#### Consigna
Escribe la continuación del texto sobre Alce Negro que figura abajo. Empieza justo después de su última oración.

En su vida cotidiana, íntima, familiar, se podría describir justamente a Alce Negro como un santo en el sentido profundo del término, como una extraña especie de genio. Los miembros de su familia y sus amigos así lo consideran, y la devoción mostrada por aquellos que lo conocen bien es impactante. Aun siendo un hombre profundamente melancólico, siempre se muestra afable en el contacto humano e irradia una sensación de amabilidad incluso en los momentos en que se queda pensativo con un gesto angustiado en el rostro; un gesto, por otra parte, que despierta todo el amor, al menos, de este hombre blanco. Ansía, eso sí, que llegue el momento en el que pueda entrar en el «mundo del más allá»,[5] pero, sin embargo, durante nuestras prolongadas visitas a él y a sus amigos, nunca tardaba en lograr que mis hijas sonrieran y siempre se acordaba de algún chiste o alguna historia graciosa para levantar nuestros ánimos en los momentos más sombríos. De hecho, enseguida estaba dispuesto a jugar con alegría infantil a alguna competición de puntería con la lanza o a bailar con nosotros toda la noche bajo las estrellas siguiendo el ritmo de los tambores y cantando hermosas y extrañas melodías que conocía de sus años mozos.

#### Extractos de registros

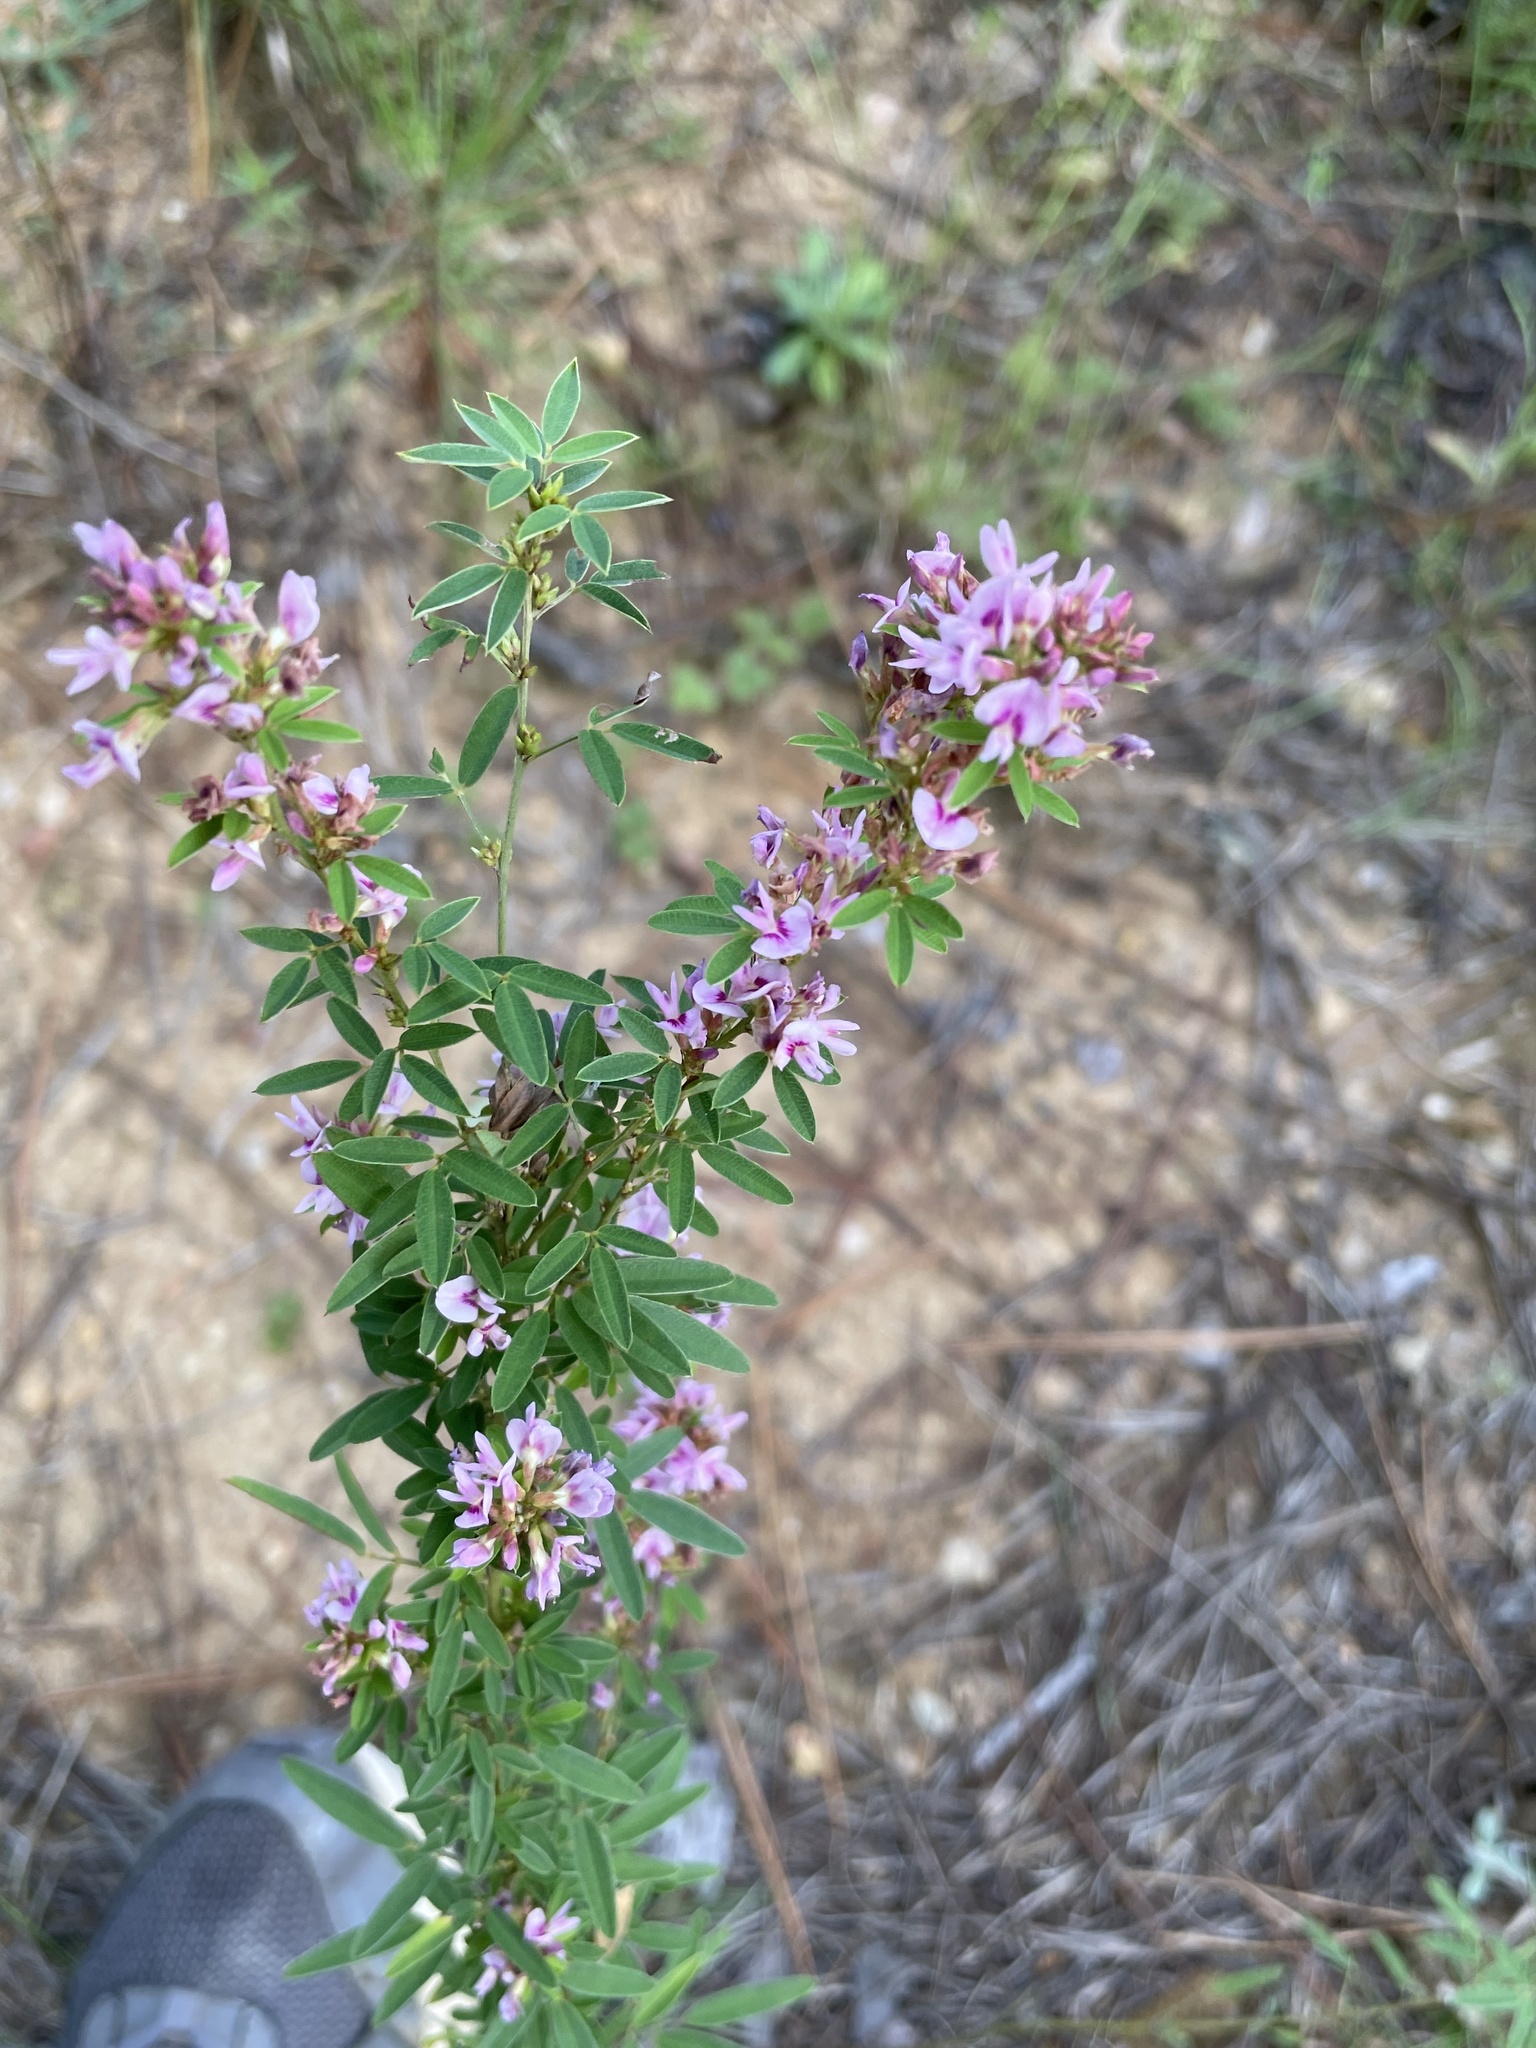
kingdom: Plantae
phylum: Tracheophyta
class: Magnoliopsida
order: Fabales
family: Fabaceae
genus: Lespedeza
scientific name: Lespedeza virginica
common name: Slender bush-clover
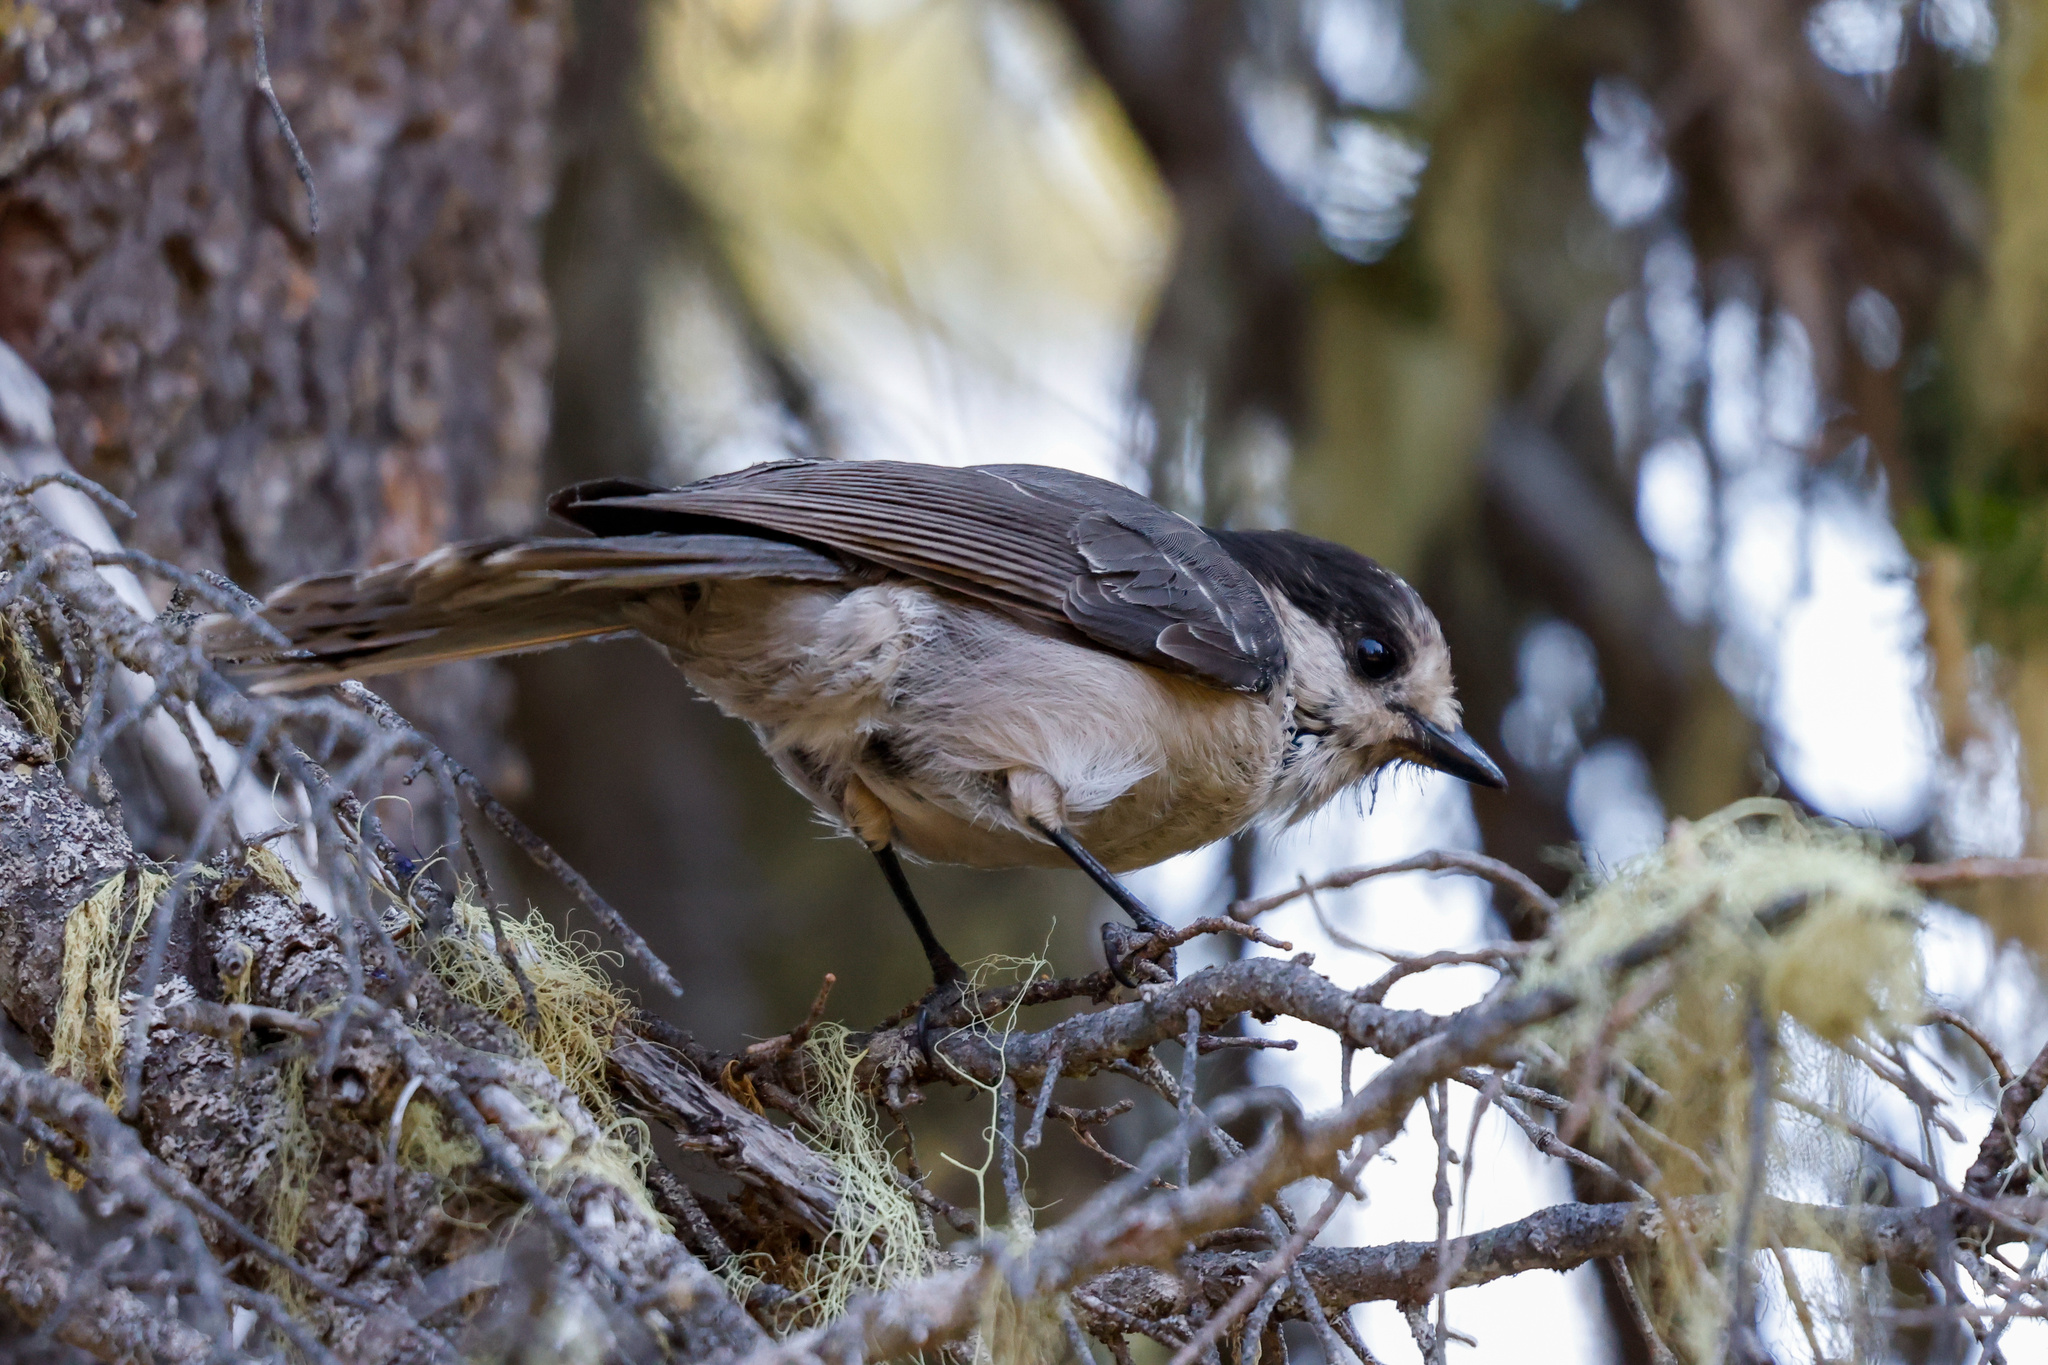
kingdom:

#### Respuesta
Cuando conocí a Alce Negro estaba ya casi ciego.[6] Ahora la ceguera es total, hecho del cual me informó sin darle apenas importancia y sin ningún sentimiento aparente de tristeza. ¿Pensará acaso que así se ha liberado ya «de la oscuridad de los ojos» y está un poco más cerca del mundo real de sus visiones?
Alce Negro es analfabeto,[7] pero los lectores más atentos me concederán que no por ello es un hombre menos educado en el sentido más vital del término, un sentido que parece ir perdiéndose en esta época excesivamente progresista. Pues ¿cómo podríamos describir a un hombre educado, aparte de decir que en su conciencia la experiencia racial ha sido recapitulada hasta lograr construir una personalidad apabullante? Y sin duda en Alce Negro podemos hallar la cultura de un pueblo en todo su esplendor.
Creo que este libro le puede resultar atractivo no solo a personas que tengan un interés relativo sobre otros seres humanos, sino que debiera ser tenido en cuenta, sobre todo, por estudiantes de ciencias sociales, de la historia de la religión y por investigadores de las facultades psíquicas. También quienes pudieran estar interesados en el significado de algunas visiones, en especial en la Gran Visión, verán recompensados sus esfuerzos por la lectura de este libro.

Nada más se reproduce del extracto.